Indie Spotlight: New Directions

Article by mark

by Mark Haber


New Directions was founded in 1932 by James Laughlin, due, in large part, to the insistence of Laughlin’s friend, Ezra Pound. To my mind, it is the quintessential American independent publisher. From the start, the focus was on brave and original works of literature--and it still is. Its aesthetic, from book design to choice of author and title, is peerless. During the Second World War, Alvin Lustig designed many of New Directions’ book jackets, using a modernist abstract style that became, for many years, the publisher’s hallmark. Though its designs have changed, its list of releases is still as varied and bold as the 20th century books it published.


Who was Vladimir Nabokov’s first American publisher? New Directions. Who first published SIDDHARTHA in America? New Directions. The list--which includes Henry Miller, Dylan Thomas, Tennessee Williams, Nathanael West, and Javier Marías--goes on and on.

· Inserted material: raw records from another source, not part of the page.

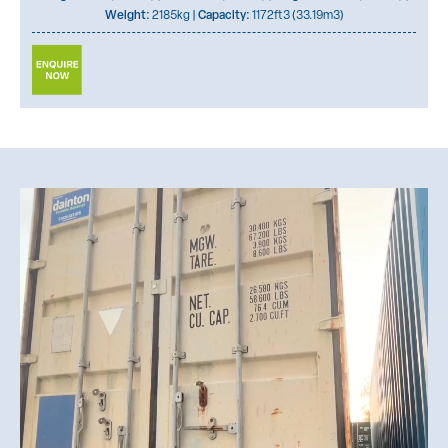
Weight:
2185kg |
Capacity:
1172ft3 (33.19m3)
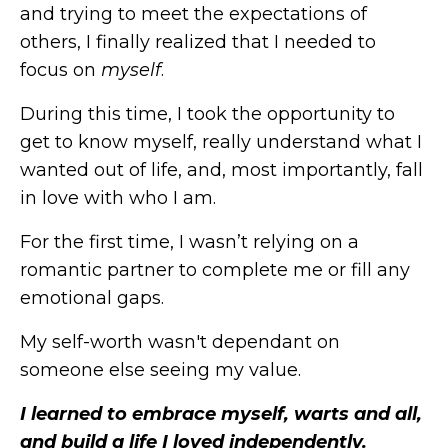
and trying to meet the expectations of
others, I finally realized that I needed to
focus on
myself
.
During this time, I took the opportunity to
get to know myself, really understand what I
wanted out of life, and, most importantly, fall
in love with who I am.
For the first time, I wasn’t relying on a
romantic partner to complete me or fill any
emotional gaps.
My self-worth wasn't dependant on
someone else seeing my value.
I learned to embrace myself, warts and all,
and build a life I loved independently.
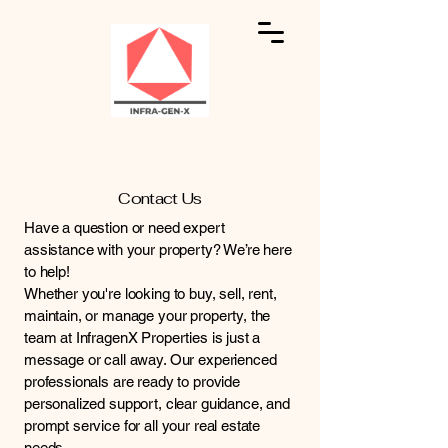
Contact Us
Have a question or need expert
assistance with your property? We’re here
to help!
Whether you're looking to buy, sell, rent,
maintain, or manage your property, the
team at InfragenX Properties is just a
message or call away. Our experienced
professionals are ready to provide
personalized support, clear guidance, and
prompt service for all your real estate
needs.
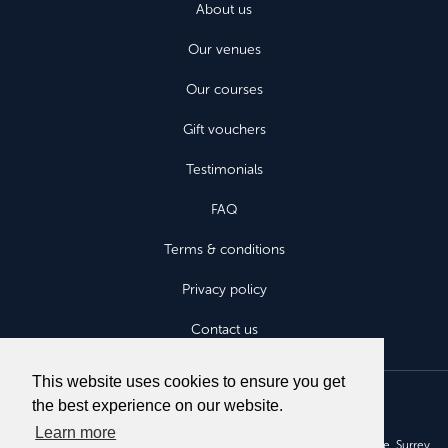
About us
Our venues
Our courses
Gift vouchers
Testimonials
FAQ
Terms & conditions
Privacy policy
Contact us
This website uses cookies to ensure you get
the best experience on our website.
Learn more
Aviatours Fly Without Fear Ltd, Aruna House, 2 Kings Road, Haslemere, Surrey,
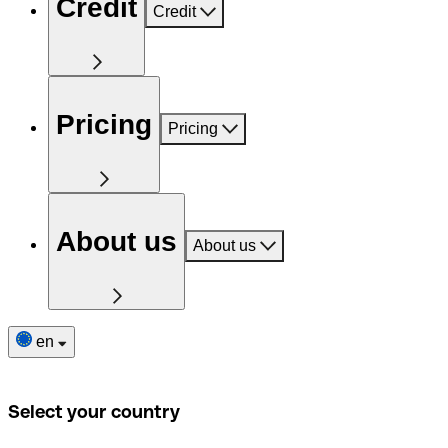
Credit
Credit
Pricing
Pricing
About us
About us
en
Select your country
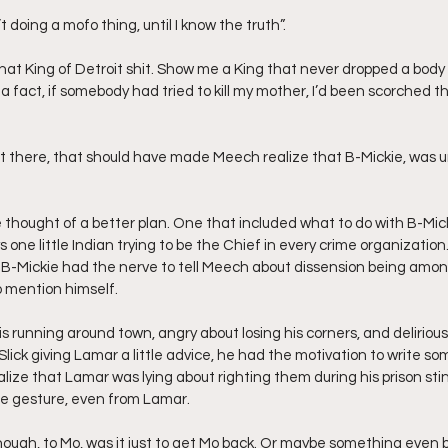
 ain’t doing a mofo thing, until I know the truth”.
 a fact, if somebody had tried to kill my mother, I’d been scorched t
ht there, that should have made Meech realize that B-Mickie, was 
 thought of a better plan. One that included what to do with B-Micki
s one little Indian trying to be the Chief in every crime organization.
B-Mickie had the nerve to tell Meech about dissension being among
o mention himself.
s running around town, angry about losing his corners, and delirious
lick giving Lamar a little advice, he had the motivation to write som
lize that Lamar was lying about righting them during his prison stin
ice gesture, even from Lamar.
 though, to Mo, was it just to get Mo back. Or maybe something even 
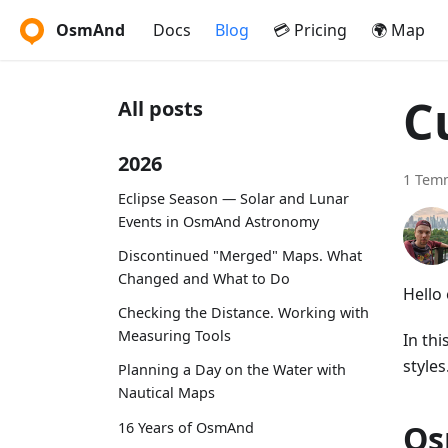
OsmAnd
Docs
Blog
💳 Pricing
🌍 Map
C
All posts
2026
1 Tem
Eclipse Season — Solar and Lunar
Events in OsmAnd Astronomy
Discontinued "Merged" Maps. What
Changed and What to Do
Hello
Checking the Distance. Working with
Measuring Tools
In th
styles
Planning a Day on the Water with
Nautical Maps
Os
16 Years of OsmAnd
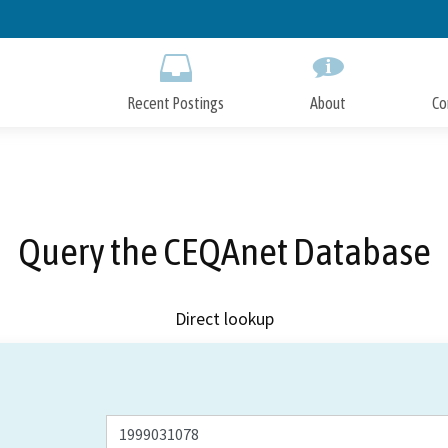
Skip
to
Main
Content
Recent Postings
About
Co
Query the CEQAnet Database
Direct lookup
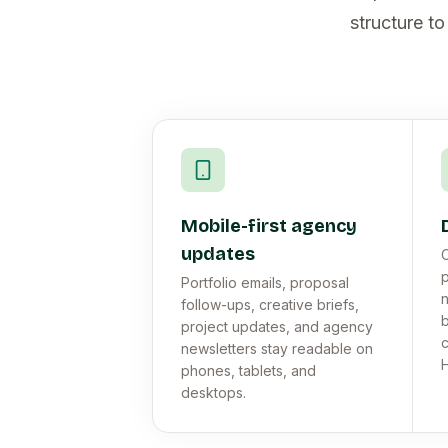
structure to
Mobile-first agency
updates
C
p
Portfolio emails, proposal
n
follow-ups, creative briefs,
b
project updates, and agency
c
newsletters stay readable on
phones, tablets, and
desktops.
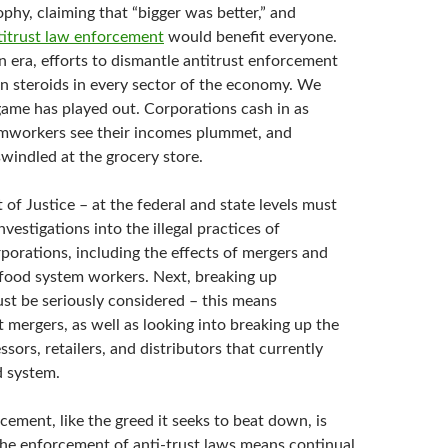
ophy, claiming that “bigger was better,” and
titrust law enforcement
would benefit everyone.
n era, efforts to dismantle antitrust enforcement
n steroids in every sector of the economy. We
me has played out. Corporations cash in as
rmworkers see their incomes plummet, and
windled at the grocery store.
of Justice – at the federal and state levels must
nvestigations into the illegal practices of
porations, including the effects of mergers and
 food system workers. Next, breaking up
st be seriously considered – this means
 mergers, as well as looking into breaking up the
sors, retailers, and distributors that currently
d system.
cement, like the greed it seeks to beat down, is
The enforcement of anti-trust laws means continual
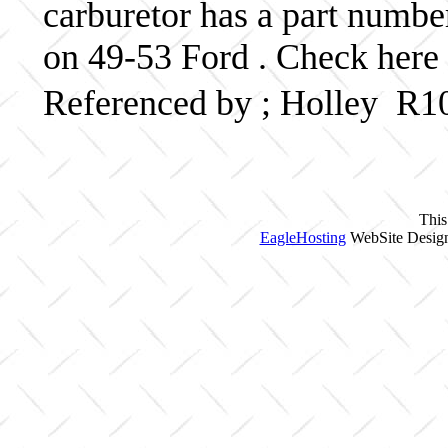
carburetor has a part numb
on 49-53 Ford . Check here 
Referenced by ; Holley R1
This
EagleHosting
WebSite Design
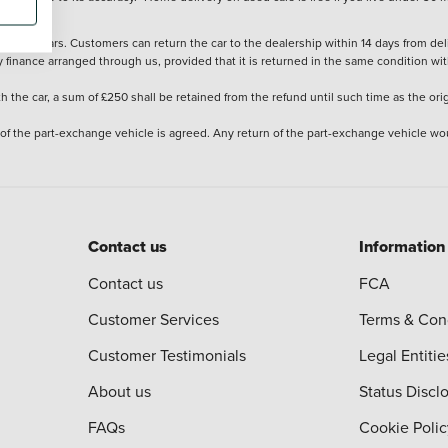
stered cars. Customers can return the car to the dealership within 14 days from deliv
y finance arranged through us, provided that it is returned in the same condition wit
the car, a sum of £250 shall be retained from the refund until such time as the ori
 of the part-exchange vehicle is agreed. Any return of the part-exchange vehicle wou
Contact us
Information
Contact us
FCA
Customer Services
Terms & Con
Customer Testimonials
Legal Entitie
About us
Status Discl
FAQs
Cookie Polic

The influence New Directions has had on me as a reader cannot be put into words. Through New Directions, I discovered Louis Ferdinand Céline, the horribly vulgar genius who mixed the argot of the Parisian slums with the poetry of madness and created something altogether new. One doesn’t read Céline as much as experience Céline. His first two novels, JOURNEY TO THE END OF THE NIGHT and DEATH ON THE INSTALLMENT PLAN, made me realize the importance of literature in translation, something that has become a lifelong passion. 

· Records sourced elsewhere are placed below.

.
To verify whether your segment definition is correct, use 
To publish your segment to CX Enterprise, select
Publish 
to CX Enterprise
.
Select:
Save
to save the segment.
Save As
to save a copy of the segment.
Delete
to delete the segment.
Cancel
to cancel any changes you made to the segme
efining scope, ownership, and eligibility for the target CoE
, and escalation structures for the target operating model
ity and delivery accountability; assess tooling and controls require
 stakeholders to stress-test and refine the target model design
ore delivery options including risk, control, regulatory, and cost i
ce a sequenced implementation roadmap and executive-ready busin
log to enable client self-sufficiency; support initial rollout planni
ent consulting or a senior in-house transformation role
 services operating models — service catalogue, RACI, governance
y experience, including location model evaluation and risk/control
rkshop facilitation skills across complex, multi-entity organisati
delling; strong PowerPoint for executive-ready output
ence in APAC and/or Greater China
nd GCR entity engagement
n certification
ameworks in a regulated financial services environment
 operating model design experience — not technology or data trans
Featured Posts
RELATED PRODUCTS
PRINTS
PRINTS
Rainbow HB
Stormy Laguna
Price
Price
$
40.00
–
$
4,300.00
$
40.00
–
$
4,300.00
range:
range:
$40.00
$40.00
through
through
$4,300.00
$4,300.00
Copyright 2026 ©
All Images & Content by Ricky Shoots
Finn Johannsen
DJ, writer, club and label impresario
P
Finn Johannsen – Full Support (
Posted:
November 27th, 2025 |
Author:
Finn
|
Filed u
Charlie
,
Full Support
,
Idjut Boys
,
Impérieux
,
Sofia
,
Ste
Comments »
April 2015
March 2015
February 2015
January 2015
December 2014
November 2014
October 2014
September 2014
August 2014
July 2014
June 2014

In 2008, I discovered the author that, for me, would soon become larger-than-life: Roberto Bolaño. Who was America’s first publisher of Bolaño? You guessed it. Bolaño’s first work to appear in America, BY NIGHT IN CHILE, is a perfect example of Bolaño’s unparalleled style, command of language, and powerful imagination. In recent years, New Directions has been a wellspring of Spanish and Latin American writers, from Enrique Vila-Matas to Cesar Aira, from Clarice Lispector to Horacio Castellanos Moya. These writers bring an amazing diversity of voices and styles, as well as a sense of place, to the literary canon. 

Today, I can peruse any bookstore and spot New Directions’ familiar colophon on the spine immediately. That emblem is a sign of quality, of a book that has been thoughtfully read and curated, and which speaks to the tradition behind this singular and iconic publisher.